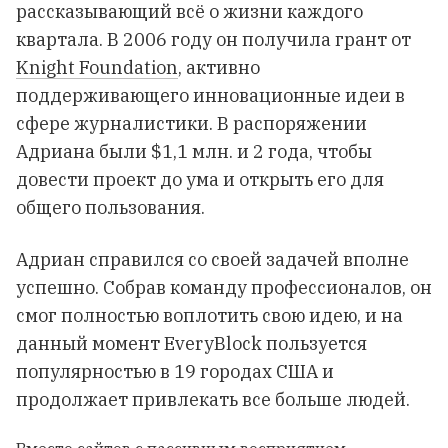
рассказывающий всё о жизни каждого
квартала. В 2006 году он получила грант от
Knight Foundation
, активно
поддерживающего инновационные идеи в
сфере журналистики. В распоряжении
Адриана были $1,1 млн. и 2 года, чтобы
довести проект до ума и открыть его для
общего пользования.
Адриан справился со своей задачей вполне
успешно. Собрав команду профессионалов, он
смог полностью воплотить свою идею, и на
данный момент EveryBlock пользуется
популярностью в 19 городах США и
продолжает привлекать все больше людей.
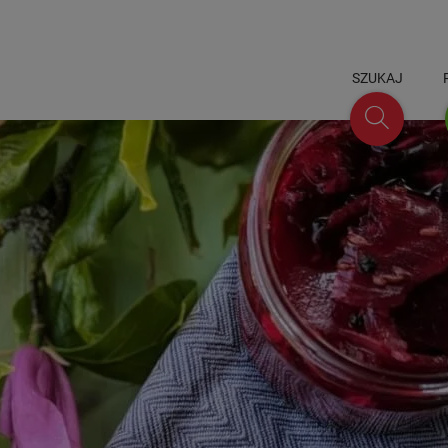
SZUKAJ
Szukaj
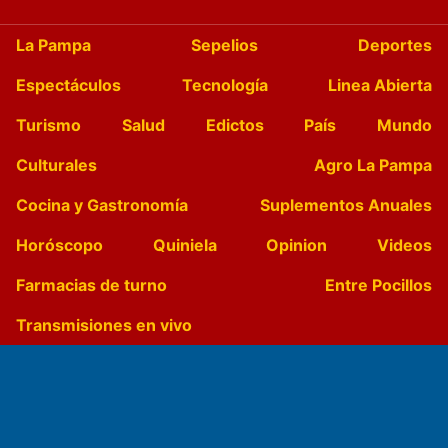
La Pampa
Sepelios
Deportes
Espectáculos
Tecnología
Linea Abierta
Turismo
Salud
Edictos
País
Mundo
Culturales
Agro La Pampa
Cocina y Gastronomía
Suplementos Anuales
Horóscopo
Quiniela
Opinion
Videos
Farmacias de turno
Entre Pocillos
Transmisiones en vivo
El Diario de Papel en DIGITAL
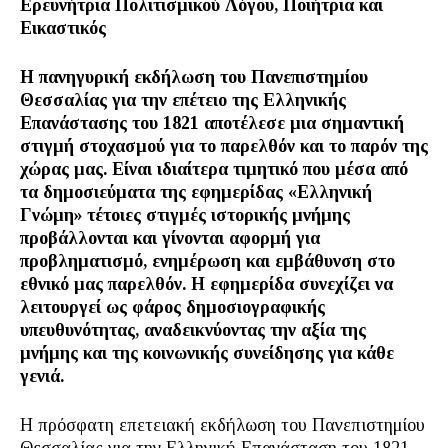
Ερευνήτρια Πολιτισμικού Λόγου, Ποιήτρια και
Εικαστικός
Η πανηγυρική εκδήλωση του Πανεπιστημίου
Θεσσαλίας για την επέτειο της Ελληνικής
Επανάστασης του 1821 αποτέλεσε μια σημαντική
στιγμή στοχασμού για το παρελθόν και το παρόν της
χώρας μας. Είναι ιδιαίτερα τιμητικό που μέσα από
τα δημοσιεύματα της εφημερίδας «Ελληνική
Γνώμη» τέτοιες στιγμές ιστορικής μνήμης
προβάλλονται και γίνονται αφορμή για
προβληματισμό, ενημέρωση και εμβάθυνση στο
εθνικό μας παρελθόν. Η εφημερίδα συνεχίζει να
λειτουργεί ως φάρος δημοσιογραφικής
υπευθυνότητας, αναδεικνύοντας την αξία της
μνήμης και της κοινωνικής συνείδησης για κάθε
γενιά.
Η πρόσφατη επετειακή εκδήλωση του Πανεπιστημίου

§

- REQUIRED WORK -
Write out every line of text from the records above word for word, omitting the pictures.

- PROBLEM SOLUTION -
рассказывающий всё о жизни каждого
квартала. В 2006 году он получила грант от
Knight Foundation
, активно
поддерживающего инновационные идеи в
сфере журналистики. В распоряжении
Адриана были $1,1 млн. и 2 года, чтобы
довести проект до ума и открыть его для
общего пользования.
Адриан справился со своей задачей вполне
успешно. Собрав команду профессионалов, он
смог полностью воплотить свою идею, и на
данный момент EveryBlock пользуется
популярностью в 19 городах США и
продолжает привлекать все больше людей.
SZUKAJ
Szukaj
La Pampa
Sepelios
Deportes
Espectáculos
Tecnología
Linea Abierta
Turismo
Salud
Edictos
País
Mundo
Culturales
Agro La Pampa
Cocina y Gastronomía
Suplementos Anuales
Horóscopo
Quiniela
Opinion
Videos
Farmacias de turno
Entre Pocillos
Transmisiones en vivo
El Diario de Papel en DIGITAL
Ερευνήτρια Πολιτισμικού Λόγου, Ποιήτρια και
Εικαστικός
Η πανηγυρική εκδήλωση του Πανεπιστημίου
Θεσσαλίας για την επέτειο της Ελληνικής
Επανάστασης του 1821 αποτέλεσε μια σημαντική
στιγμή στοχασμού για το παρελθόν και το παρόν της
χώρας μας. Είναι ιδιαίτερα τιμητικό που μέσα από
τα δημοσιεύματα της εφημερίδας «Ελληνική
Γνώμη» τέτοιες στιγμές ιστορικής μνήμης
προβάλλονται και γίνονται αφορμή για
προβληματισμό, ενημέρωση και εμβάθυνση στο
εθνικό μας παρελθόν. Η εφημερίδα συνεχίζει να
λειτουργεί ως φάρος δημοσιογραφικής
υπευθυνότητας, αναδεικνύοντας την αξία της
μνήμης και της κοινωνικής συνείδησης για κάθε
γενιά.
Η πρόσφατη επετειακή εκδήλωση του Πανεπιστημίου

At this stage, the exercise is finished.